Document layout detection data
┏━━

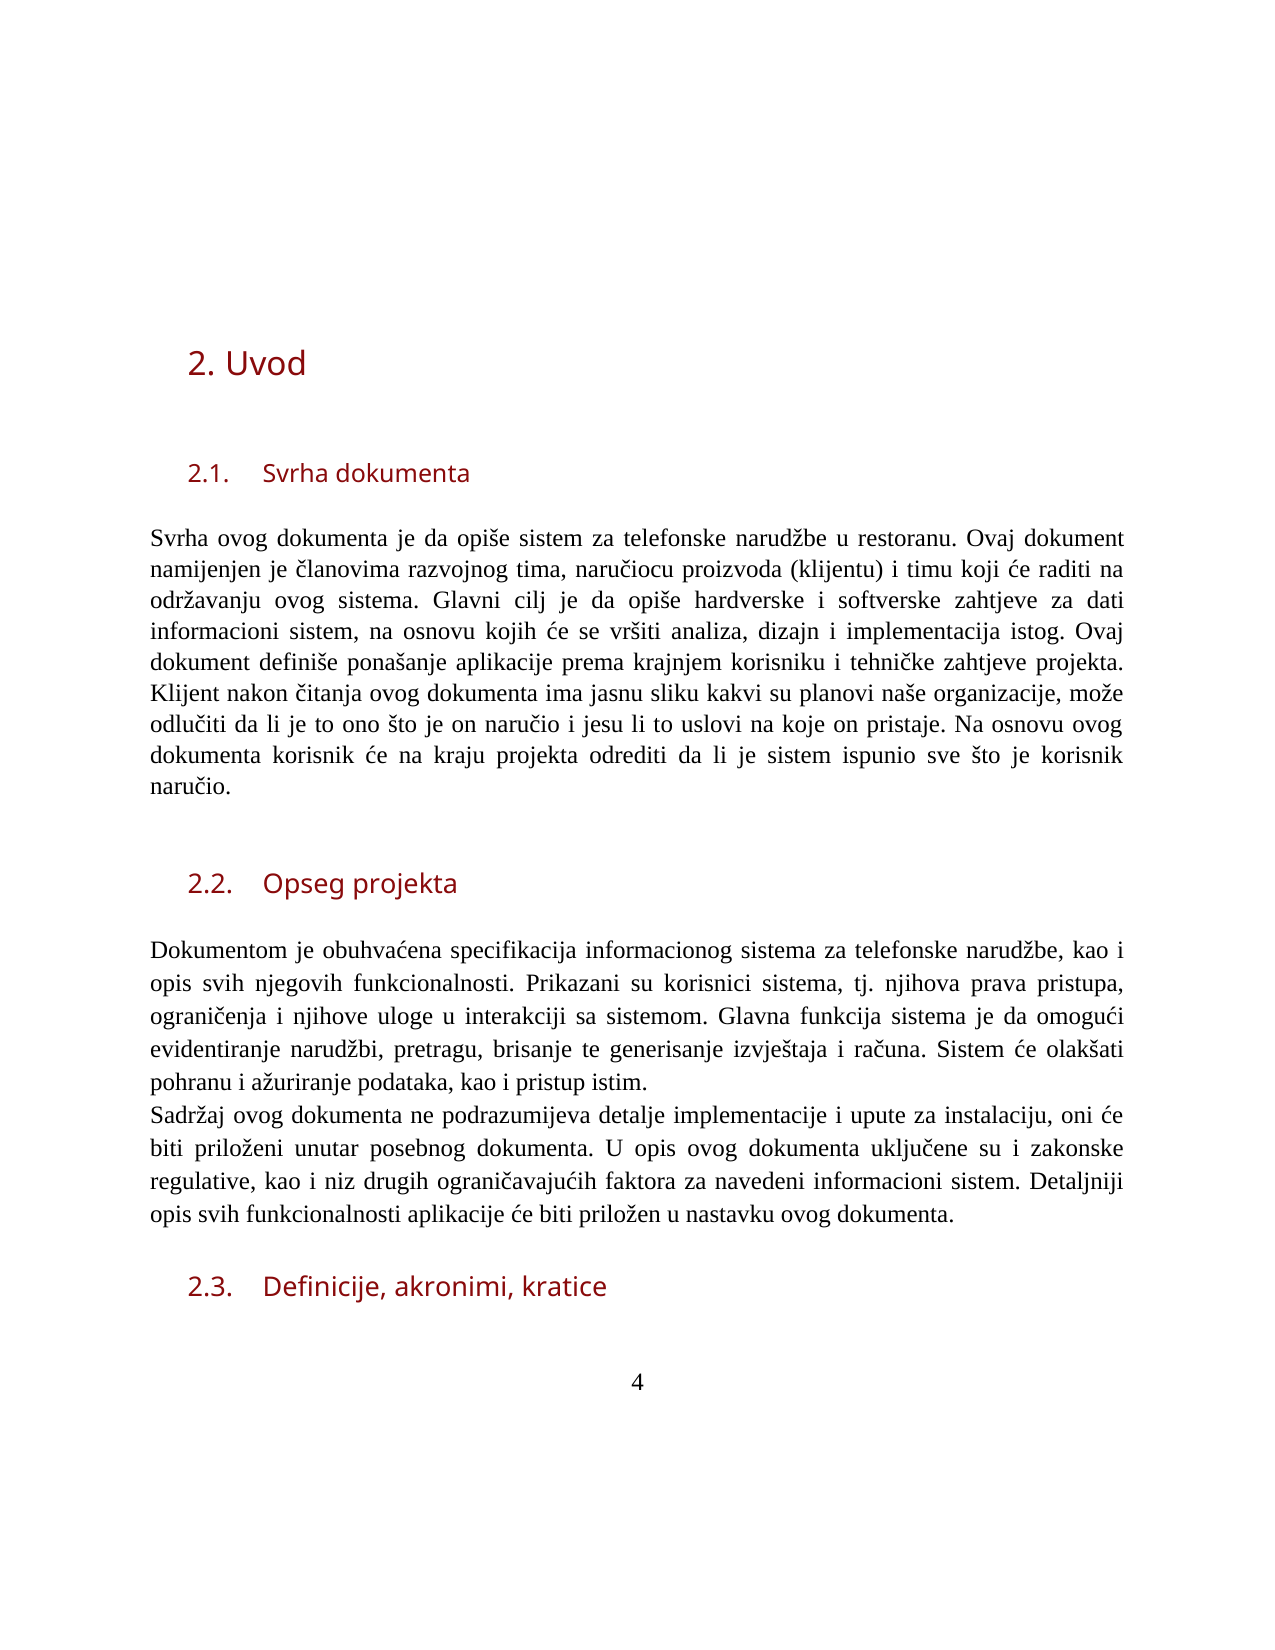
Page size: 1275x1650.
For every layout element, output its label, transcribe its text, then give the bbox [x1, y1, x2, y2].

text Dokumentom je obuhvaćena specifikacija informacionog sistema za telefonske narudžbe, kao i opis svih njegovih funkcionalnosti. Prikazani su korisnici sistema, tj. njihova prava pristupa, ograničenja i njihove uloge u interakciji sa sistemom. Glavna funkcija sistema je da omogući evidentiranje narudžbi, pretragu, brisanje te generisanje izvještaja i računa. Sistem će olakšati pohranu i ažuriranje podataka, kao i pristup istim. [150, 935, 1125, 1096]
text Sadržaj ovog dokumenta ne podrazumijeva detalje implementacije i upute za instalaciju, oni će biti priloženi unutar posebnog dokumenta. U opis ovog dokumenta uključene su i zakonske regulative, kao i niz drugih ograničavajućih faktora za navedeni informacioni sistem. Detaljniji opis svih funkcionalnosti aplikacije će biti priložen u nastavku ovog dokumenta. [150, 1100, 1125, 1228]
subtitle Opseg projekta [187, 864, 1125, 901]
subtitle Definicije, akronimi, kratice [187, 1267, 1125, 1304]
subtitle Svrha dokumenta [187, 455, 1125, 489]
text Svrha ovog dokumenta je da opiše sistem za telefonske narudžbe u restoranu. Ovaj dokument namijenjen je članovima razvojnog tima, naručiocu proizvoda (klijentu) i timu koji će raditi na održavanju ovog sistema. Glavni cilj je da opiše hardverske i softverske zahtjeve za dati informacioni sistem, na osnovu kojih će se vršiti analiza, dizajn i implementacija istog. Ovaj dokument definiše ponašanje aplikacije prema krajnjem korisniku i tehničke zahtjeve projekta. Klijent nakon čitanja ovog dokumenta ima jasnu sliku kakvi su planovi naše organizacije, može odlučiti da li je to ono što je on naručio i jesu li to uslovi na koje on pristaje. Na osnovu ovog dokumenta korisnik će na kraju projekta odrediti da li je sistem ispunio sve što je korisnik naručio. [150, 523, 1125, 800]
subtitle Uvod [187, 340, 1125, 386]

┗━━

Go through the entries above and tally each line that has the word "subtitle"; reply with the tally and nothing else.

Response below
4